In combat the game tries to give an element of realism. To attack an opponent you must first focus on him by hitting the control key. Then you can make various attacks by using the arrow keys. Lunge at him with the up arrow, parry with the back arrow, swipe left and right with the left and right arrows. This is fine as far as it goes because if you are being attacked by four goblins at once and the one you are focuse on dodges left your character will automatically spin to stay with the one you are focuse on. But the same keys you use to make your attacks are the keys you use to move. To maintain your focus you have to hold down the control key, which means you can't move. And if you release the control key to move when you press it again the game will choose the closest target to you, not the last one you had, and there is no way to scroll with the focus. So you have to hold the control key down the whole fight and stay in one spot. Very uncomfortable fighting system. It isn't a bad idea but it needs some work. And the computer is way better at parrying. Also, the length of your weapon actually matters. A guy with a two-handed sword can hit you constantly becuase he never needs to parry, his sword makes you stand back off of him so you can't reach except with a suicide lunge, which leaves you wide open.

Also hurting the playabitily it combat is that the game doesn't rank your opponents. The game has a setting to highlight the creature you are on, put a box around him, or both. It would be to easy to color code the highlight box red, green, or amber as a warning on enemies to stay away from but it doesn't. And most games have sort of a zone restriction on monsters. The place you start at as level one won't be full of level 20 monsters. They are generally built level appropriate. And you learn real quick when you are in an area you are not supposed to be in. This game doesn't. In a given area will be a huge range of monsters at all different levels and the only way to learn who to run from and who to wax is trial and error. Thankfully if you stay on the trail most of the real baddies leave you alone. But all the treasure is off the beaten path.

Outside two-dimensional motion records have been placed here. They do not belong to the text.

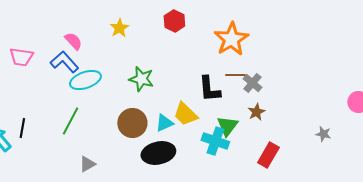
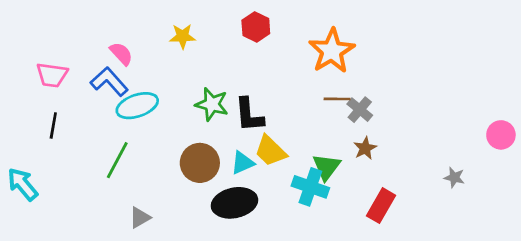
yellow star: (119, 28) -> (183, 36), turned 30
black L-shape: (209, 89) -> (249, 115), moved
black line: (22, 128) -> (53, 126), moved

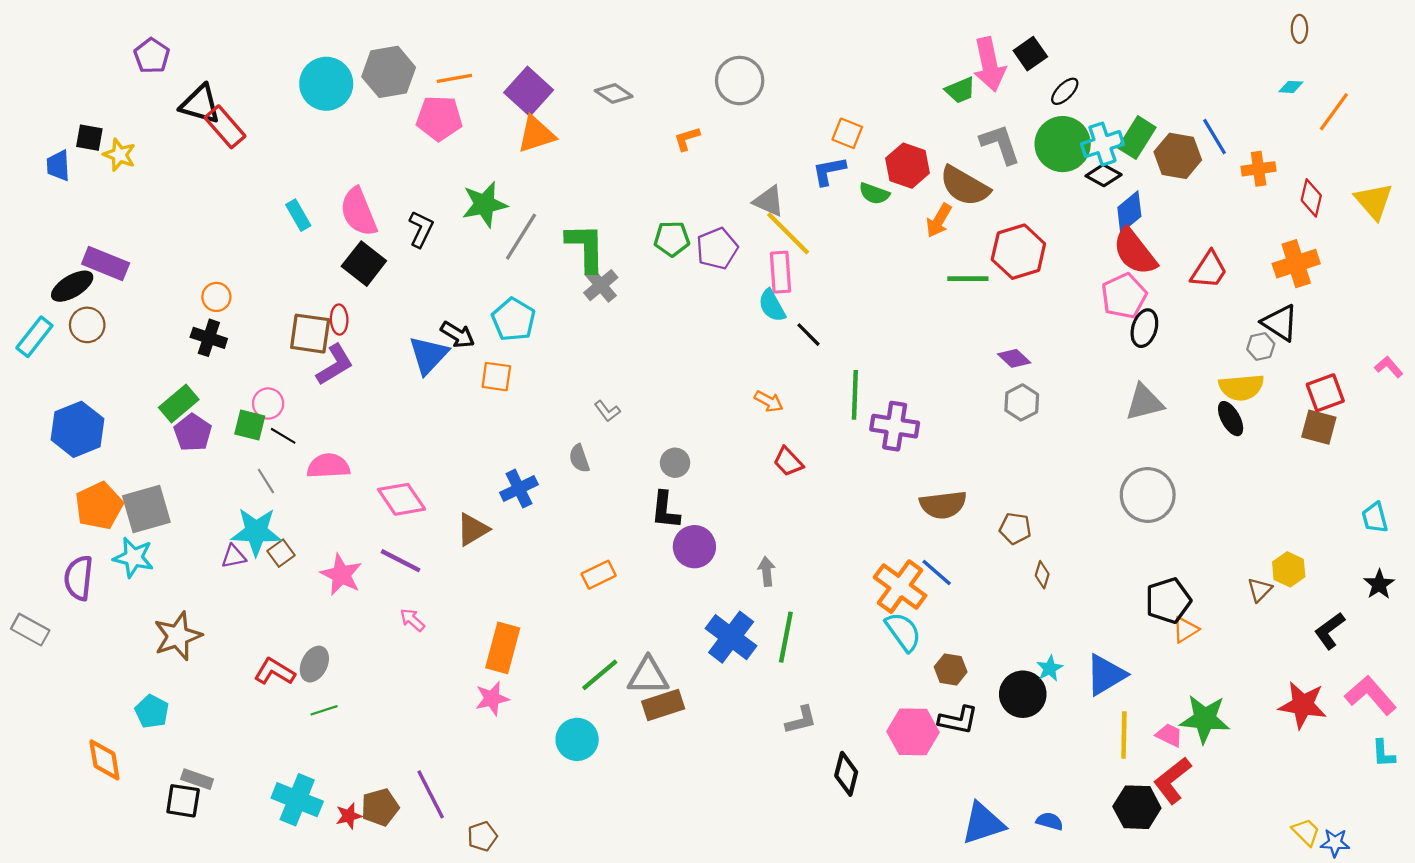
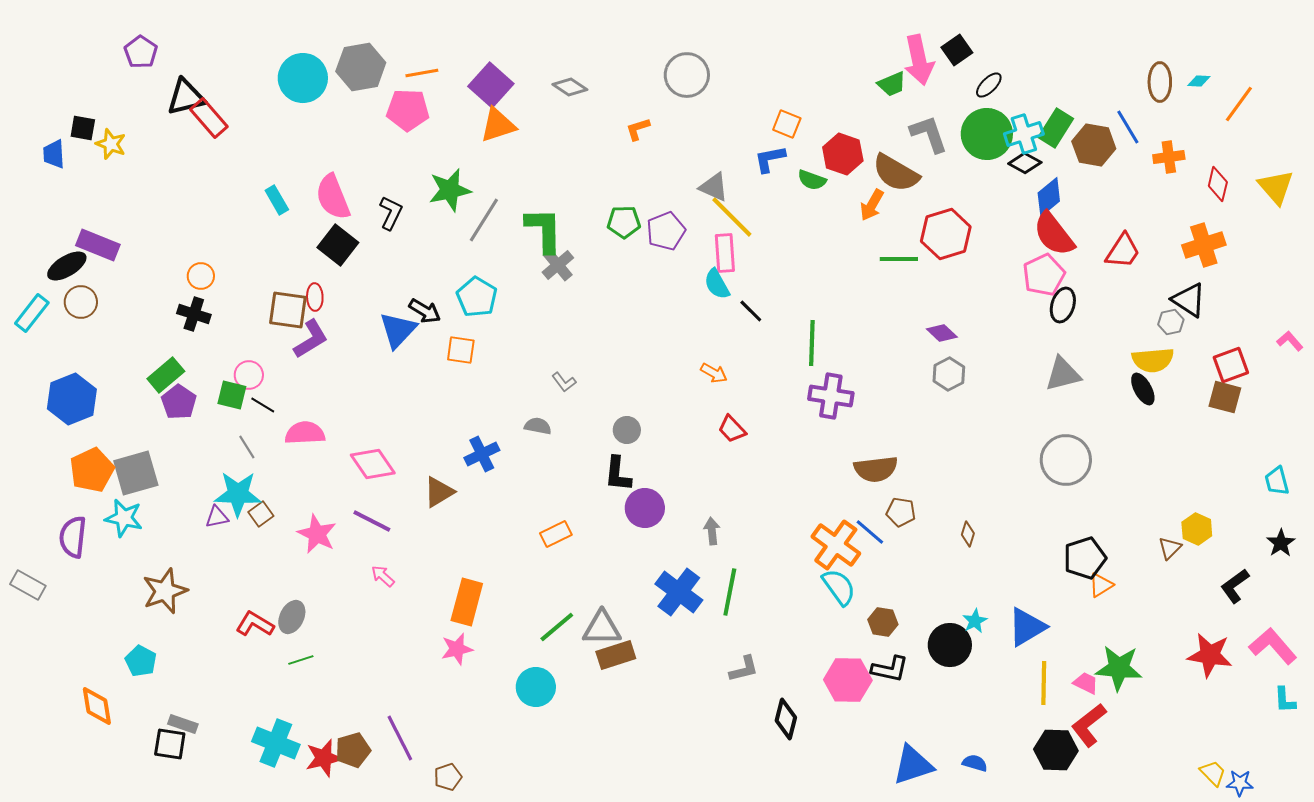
brown ellipse: (1299, 29) -> (1160, 82), moved, size x1.5
black triangle: (200, 104) -> (186, 97), turned -30
green line: (855, 395) -> (812, 343), moved
gray semicircle: (579, 458) -> (538, 426), turned 120
brown pentagon: (1015, 528) -> (901, 512), moved
red star: (349, 816) -> (324, 758), size x1.5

On the plus side of combat the AI is very sophisticated. Some monsters attack in packs, like wolves, and if you hit one they all come, some monsters don't, like field raiders, so you can tempt them away one at a time. And your humanoid opponents, dodge, parry, run, chase, switch between range weapons and meleee weapons, surrender, and everything else with good realism. So you have to fight smart. A good example is the bandits in the light house. I kept trying to catch them buy suprise by slipping around a little structure on the property but they were always ready for me. Finally I realized that one of the boards on the building was loose and dangling and it left a whole and the computer line of sight was good enought to see me through it. Thankfully, I was a good enough archer to use that hole to my advantage. It was a highlight of the AI to me.

I also like the fact that you don't pick your class at the start of the game. You role play yourself into it but the way you play the game and the info you learn. the game takes very different roads depending how you go.


The last thing I would say about this game is more and opinion than anything else. The characters swear during dialogue. Which is unneccessary. And there is a merchant in town who spends the whole game pissing against the wall with a fully animated urine stream and you have to wait for him to put it away to do business with him, and that is animated as well. There are bongs all around the city your character can sit down and smoke weed at, and the brothel has a fully animated sex scene that is definitely R rated. What is the point? It doesn't add anything to the plot or the role playing experience.